A questão é que por serem ainda desconhecidos alguns pontos do Tribunal do Júri é natural que se tenha esse tipo de pensamento. Mas o fato é que o júri popular não julga a seu bel prazer e segundo as suas “paixões” e humor do momento diante do caso. Existe uma formalidade durante o julgamento que faz com o que o jurado construa o seu processo de cognição sobre o caso, assim como aconteceria com um magistrado no exercício de suas atividades regulares. Em um primeiro momento é ouvido a vítima, depois as testemunhas dela, depois as do réu e por último o acusado. Os jurados podem fazer perguntas para as partes e suas testemunhas por intermédio do juiz para exaurir suas dúvidas. As partes ainda podem pedir a apresentação de outras provas do processo, como leitura de peças, esclarecimento dos peritos… E outro ponto fundamental para esclarecimento e convencimento dos jurados é o papel do ministério público e defensores diante do caso, quando terão uma hora e meia cada, sem contar a réplica e tréplica, para exporem seus argumentos de acusação ou defesa. Desse modo, não tem o que se falar em “invalidade” de um julgamento por parte da imperícia do júri sobre o fato apresentado, já que possuem todo o suporte necessário na fase de cognição capaz de extrair uma opinião sólida sobre o assunto.

Por outro lado, há alguns detalhes que devem ser considerados:

O júri, ainda que em função de caráter transitório, durante o exercício de sua função como agente público deve observar alguns princípios da Administração Pública. Nesse contexto podemos inserir o princípio da legalidade que diz que o administrador público, por ser obrigado ao estrito cumprimento da lei e dos regulamentos, só pode praticar o que a lei permite, ou seja, o agente deve estar pautado nos ditames da lei para cumprir as atividades que foram designadas. Da mesma forma o júri deve se portar e respeitar os dispositivos legais que versam sobre sua atuação. Observando, inclusive, todas as formalidades e princípios constitucionais do Art 5º, inciso XXXVIII.

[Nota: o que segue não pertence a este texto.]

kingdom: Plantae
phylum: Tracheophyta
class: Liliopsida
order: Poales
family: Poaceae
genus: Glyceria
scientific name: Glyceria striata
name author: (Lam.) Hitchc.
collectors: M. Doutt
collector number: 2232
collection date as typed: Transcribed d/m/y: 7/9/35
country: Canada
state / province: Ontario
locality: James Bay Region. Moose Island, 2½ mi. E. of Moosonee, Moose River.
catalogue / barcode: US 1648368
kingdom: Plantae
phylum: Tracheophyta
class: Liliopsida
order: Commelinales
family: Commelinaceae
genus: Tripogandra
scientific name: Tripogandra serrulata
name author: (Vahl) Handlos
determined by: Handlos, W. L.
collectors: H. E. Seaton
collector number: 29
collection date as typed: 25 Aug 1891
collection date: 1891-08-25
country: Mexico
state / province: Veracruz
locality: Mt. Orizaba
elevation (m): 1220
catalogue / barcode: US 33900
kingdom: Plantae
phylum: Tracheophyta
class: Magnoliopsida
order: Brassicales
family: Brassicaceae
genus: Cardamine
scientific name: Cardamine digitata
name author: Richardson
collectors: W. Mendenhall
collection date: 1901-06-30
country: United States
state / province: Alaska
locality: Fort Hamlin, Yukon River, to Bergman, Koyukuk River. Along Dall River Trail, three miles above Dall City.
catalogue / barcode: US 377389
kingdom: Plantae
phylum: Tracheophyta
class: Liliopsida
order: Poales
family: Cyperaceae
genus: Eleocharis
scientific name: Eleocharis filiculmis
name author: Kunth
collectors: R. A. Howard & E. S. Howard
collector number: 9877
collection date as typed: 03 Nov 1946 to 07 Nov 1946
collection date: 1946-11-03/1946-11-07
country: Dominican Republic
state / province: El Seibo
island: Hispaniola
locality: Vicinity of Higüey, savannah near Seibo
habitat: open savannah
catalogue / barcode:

Pelos princípios da Razoabilidade e Proporcionalidade é imposto uma ideia de limite ao direito da administração pública para que esta não intervenha de forma abusiva ou desnecessária. Podemos considerar também aplicáveis no contexto do júri, uma vez que além de responderem sobre a condenação ou absolvição os jurados também são perguntados se há causa para a diminuição ou aumento da pena. É claro que precisa haver uma mínima noção de razoabilidade sobre o tipo de medida a ser tomada baseado na realidade do fato exposto, até porque o que está em jogo é um direito individual fundamental: a liberdade.

Sobre a moralidade, além do agente honorífico seguir as determinações da lei, também deve pautar sua conduta na moral comum, e seus atos deverão ser voltados para o interesse público podendo responder penalmente pelo exercício arbitrário e irresponsável de sua função como em caso de receber vantagem indevida para direcionar sua decisão. Para garantir a moralidade e o compromisso diante da responsabilidade de ser um jurado, o juiz que preside a sessão diz: ‘Em nome da lei, concito-vos a examinar esta causa com imparcialidade e a proferir a vossa decisão de acordo com a vossa consciência e os ditames da justiça.’ Os jurados, chamados nominalmente pelo juiz, respondem: ‘Assim o prometo’.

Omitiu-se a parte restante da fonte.